• **Qué debes hacer**:
Cita literalmente el pasaje del texto sobre los dos presidentes que va entre "Uno que, si" y "no le conviene.", ambos incluidos.

• **Texto de estudio**:
Uno que, si bien con un ordenado y austero manejo de la hacienda pública, no quiso o no pudo cambiar lo que haría falta para dejar un país en marcha hacia el progreso y el bienestar real y duradero y libre de la fatal arrogancia de la burocracia incapaz y enriquecida. El otro, porque quiere cambiarlo todo y pronto, por idénticas razones, lección aprendida del pasado reciente.
Uno tiene por delante la posibilidad de un segundo turno presidencial. El otro sabe que se va a inmolar, lo acaba de decir. A uno le tocó el duro momento de la pandemia y tuvo que defender con estoicismo y coraje el principio aplicado de la libertad. Al otro le toca el momento de un ajuste inevitable que siempre será percibido como injusto por una gran mayoría que no alcanza a entender lo que no le conviene.
Uno deja una sucesión política débil que puede conllevar a la peor forma de socialismo empobrecedor, estatista y mediocrizante. El otro trata, casi sin equipo ni estructura, de salir justamente de ese cuadro de miseria heredado. Uno vuelve, el otro va. Uno tiene la serenidad y el aplomo de quien siente que ha cumplido, el otro la vehemencia y el entusiasmo de quien quiere cumplir.
Uno abogó por la apertura del Mercosur, única opción de su país para conseguir un bienestar legítimo y duradero. El otro aboga por la misma causa pero ya sabe que el Mercosur es su enemigo, como lo es Europa. Ninguno ignora el proteccionismo empobrecedor de las principales economías occidentales, partiendo por Estados Unidos.
Uno esgrime como su gran logro una modesta LUC y la reforma previsional que corre el riesgo cierto no sólo de ser cambiada de un plumazo y de modo horroroso sino de costarle a su coalición y lo que es peor al país el regreso de un socialismo confiscador y eterno. El otro esgrime un Decreto de Necesidad y Urgencia y una ley de Bases, y ahora una ley anticasta, que es un torpedo bajo la línea de flotación de la corrupción nacional. Él mismo desconfía de su aprobación. Sabe que no puede ni debe negociar los contenidos, sólo está dispuesto a pagar con concesiones financieras para que se aprueben.

Entradas de la colección:
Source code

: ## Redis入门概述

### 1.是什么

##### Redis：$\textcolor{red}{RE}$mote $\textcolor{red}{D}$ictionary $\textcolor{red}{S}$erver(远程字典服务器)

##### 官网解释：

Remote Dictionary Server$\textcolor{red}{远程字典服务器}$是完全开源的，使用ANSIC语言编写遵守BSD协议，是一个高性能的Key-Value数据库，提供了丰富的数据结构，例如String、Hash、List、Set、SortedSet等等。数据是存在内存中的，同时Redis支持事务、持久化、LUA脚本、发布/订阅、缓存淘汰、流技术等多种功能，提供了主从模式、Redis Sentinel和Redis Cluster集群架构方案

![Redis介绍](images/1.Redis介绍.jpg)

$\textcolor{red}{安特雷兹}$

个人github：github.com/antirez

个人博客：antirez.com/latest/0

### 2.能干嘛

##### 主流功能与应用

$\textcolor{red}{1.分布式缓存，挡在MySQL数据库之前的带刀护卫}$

• **Respuesta de la tarea**:
Uno que, si bien con un ordenado y austero manejo de la hacienda pública, no quiso o no pudo cambiar lo que haría falta para dejar un país en marcha hacia el progreso y el bienestar real y duradero y libre de la fatal arrogancia de la burocracia incapaz y enriquecida. El otro, porque quiere cambiarlo todo y pronto, por idénticas razones, lección aprendida del pasado reciente.
Uno tiene por delante la posibilidad de un segundo turno presidencial. El otro sabe que se va a inmolar, lo acaba de decir. A uno le tocó el duro momento de la pandemia y tuvo que defender con estoicismo y coraje el principio aplicado de la libertad. Al otro le toca el momento de un ajuste inevitable que siempre será percibido como injusto por una gran mayoría que no alcanza a entender lo que no le conviene.